* _To-do item_
Keep the images out and set the listing below down word for word.

-----

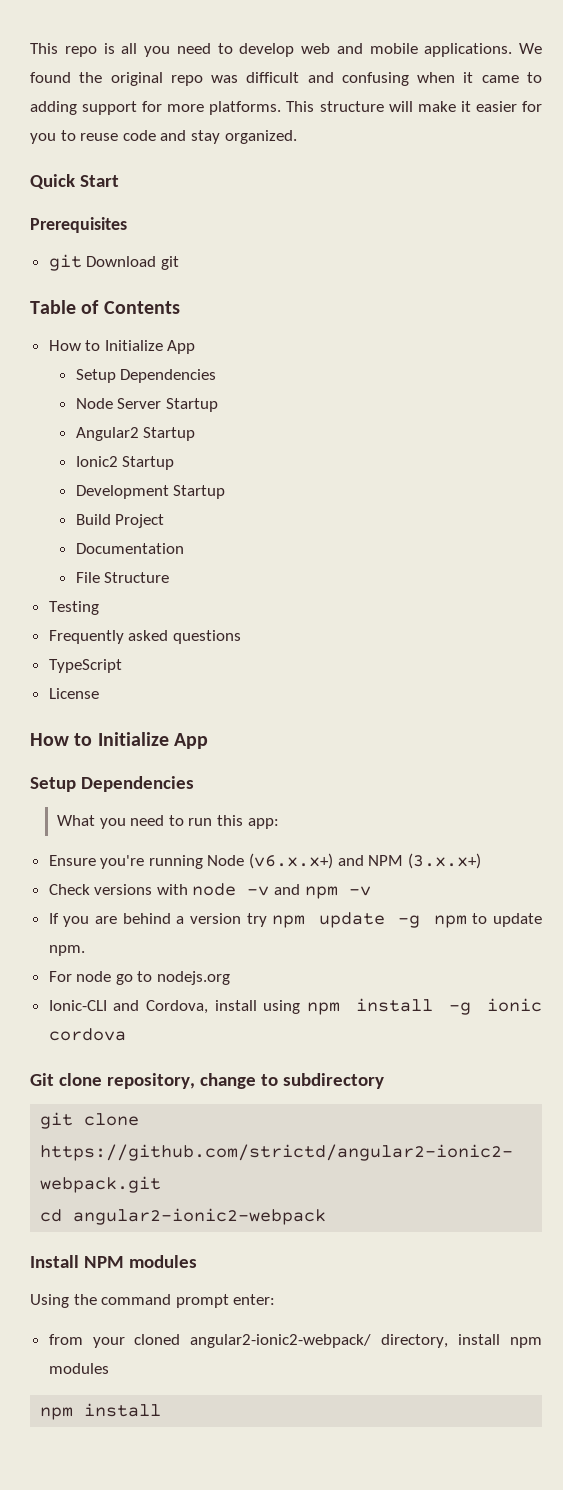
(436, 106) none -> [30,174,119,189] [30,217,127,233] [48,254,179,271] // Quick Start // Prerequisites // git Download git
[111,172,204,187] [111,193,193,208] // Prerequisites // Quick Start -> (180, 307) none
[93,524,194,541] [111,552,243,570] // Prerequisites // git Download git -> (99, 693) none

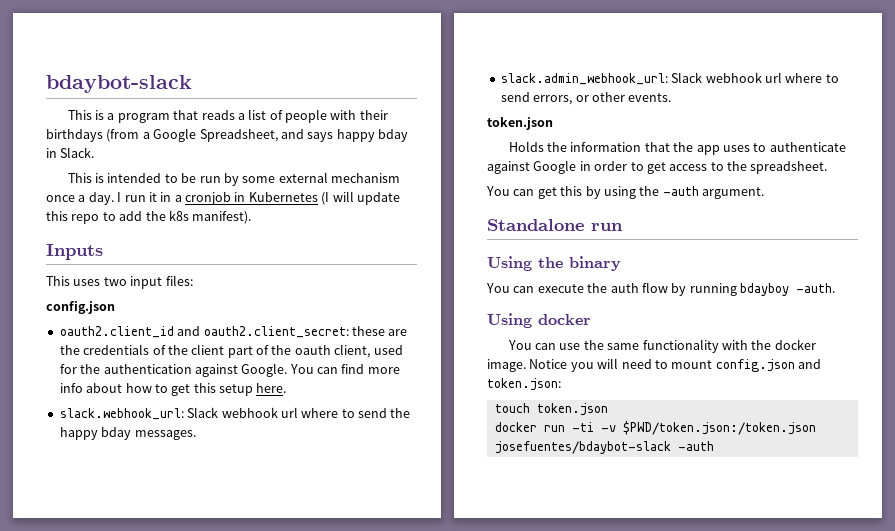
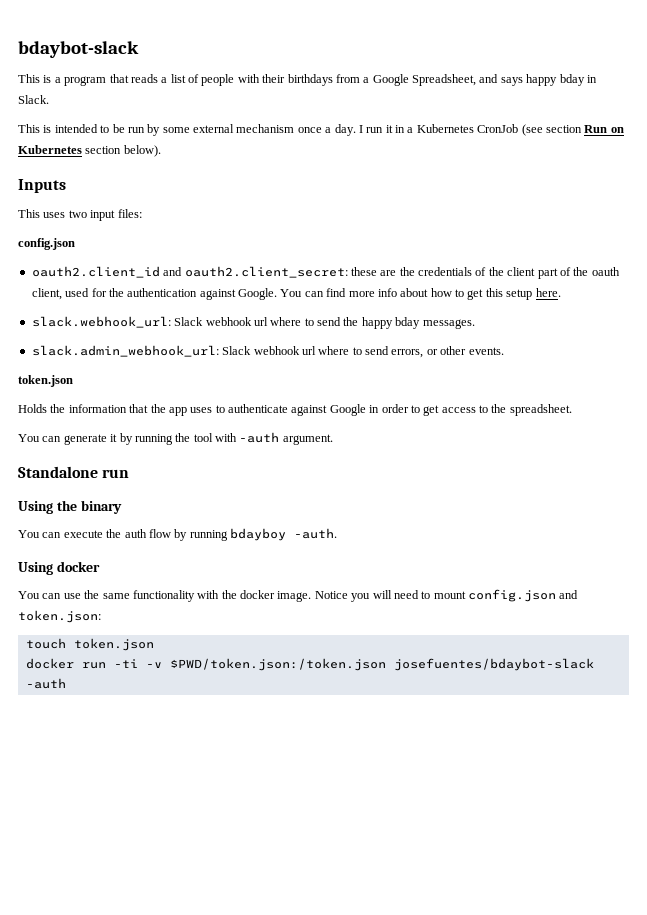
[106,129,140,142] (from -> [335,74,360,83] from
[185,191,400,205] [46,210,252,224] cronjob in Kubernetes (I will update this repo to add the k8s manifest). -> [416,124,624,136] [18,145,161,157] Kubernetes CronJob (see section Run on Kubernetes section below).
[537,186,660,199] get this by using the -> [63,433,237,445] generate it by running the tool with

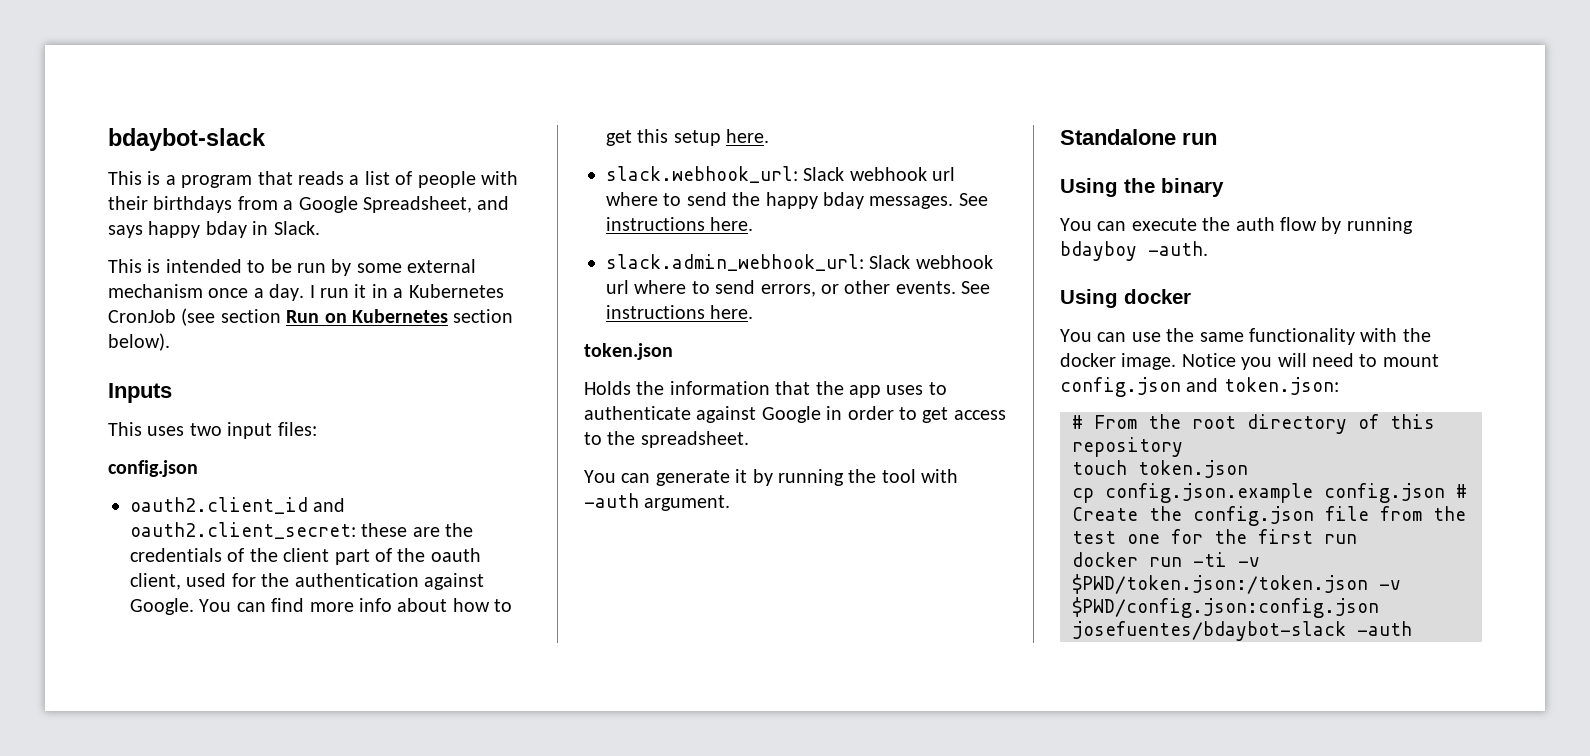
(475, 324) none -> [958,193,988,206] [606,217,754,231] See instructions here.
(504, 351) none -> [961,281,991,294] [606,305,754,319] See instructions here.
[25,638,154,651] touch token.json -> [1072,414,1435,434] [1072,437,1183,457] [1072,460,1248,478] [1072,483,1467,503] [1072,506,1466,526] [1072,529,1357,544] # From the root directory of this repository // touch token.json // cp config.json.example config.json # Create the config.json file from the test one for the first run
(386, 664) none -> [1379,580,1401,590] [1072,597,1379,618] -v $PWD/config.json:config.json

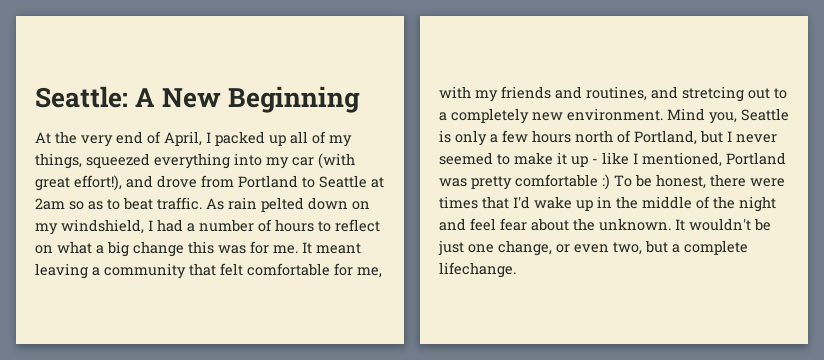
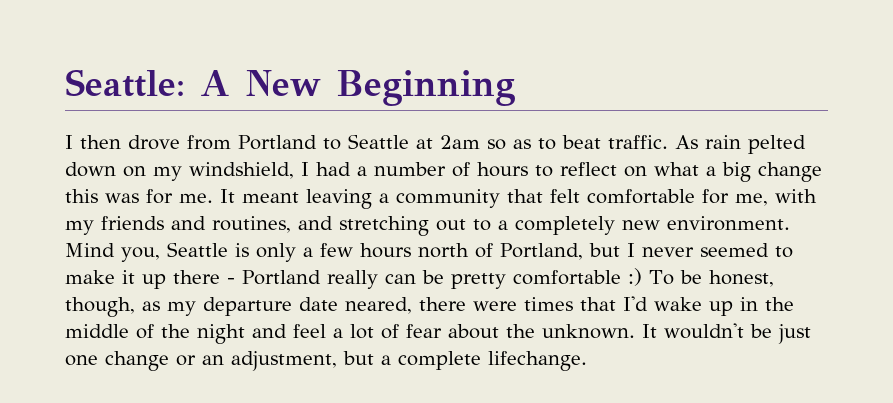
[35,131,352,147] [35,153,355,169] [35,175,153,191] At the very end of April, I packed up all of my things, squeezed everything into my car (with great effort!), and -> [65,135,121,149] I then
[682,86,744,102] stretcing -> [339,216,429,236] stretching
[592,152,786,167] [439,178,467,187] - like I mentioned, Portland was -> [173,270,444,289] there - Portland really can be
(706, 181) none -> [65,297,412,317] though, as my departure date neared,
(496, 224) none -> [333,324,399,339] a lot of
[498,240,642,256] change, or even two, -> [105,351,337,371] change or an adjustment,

-----

* _Your solution_
(436, 106) none -> [30,174,119,189] [30,217,127,233] [48,254,179,271] // Quick Start // Prerequisites // git Download git
[111,172,204,187] [111,193,193,208] // Prerequisites // Quick Start -> (180, 307) none
[93,524,194,541] [111,552,243,570] // Prerequisites // git Download git -> (99, 693) none

[106,129,140,142] (from -> [335,74,360,83] from
[185,191,400,205] [46,210,252,224] cronjob in Kubernetes (I will update this repo to add the k8s manifest). -> [416,124,624,136] [18,145,161,157] Kubernetes CronJob (see section Run on Kubernetes section below).
[537,186,660,199] get this by using the -> [63,433,237,445] generate it by running the tool with

(475, 324) none -> [958,193,988,206] [606,217,754,231] See instructions here.
(504, 351) none -> [961,281,991,294] [606,305,754,319] See instructions here.
[25,638,154,651] touch token.json -> [1072,414,1435,434] [1072,437,1183,457] [1072,460,1248,478] [1072,483,1467,503] [1072,506,1466,526] [1072,529,1357,544] # From the root directory of this repository // touch token.json // cp config.json.example config.json # Create the config.json file from the test one for the first run
(386, 664) none -> [1379,580,1401,590] [1072,597,1379,618] -v $PWD/config.json:config.json

[35,131,352,147] [35,153,355,169] [35,175,153,191] At the very end of April, I packed up all of my things, squeezed everything into my car (with great effort!), and -> [65,135,121,149] I then
[682,86,744,102] stretcing -> [339,216,429,236] stretching
[592,152,786,167] [439,178,467,187] - like I mentioned, Portland was -> [173,270,444,289] there - Portland really can be
(706, 181) none -> [65,297,412,317] though, as my departure date neared,
(496, 224) none -> [333,324,399,339] a lot of
[498,240,642,256] change, or even two, -> [105,351,337,371] change or an adjustment,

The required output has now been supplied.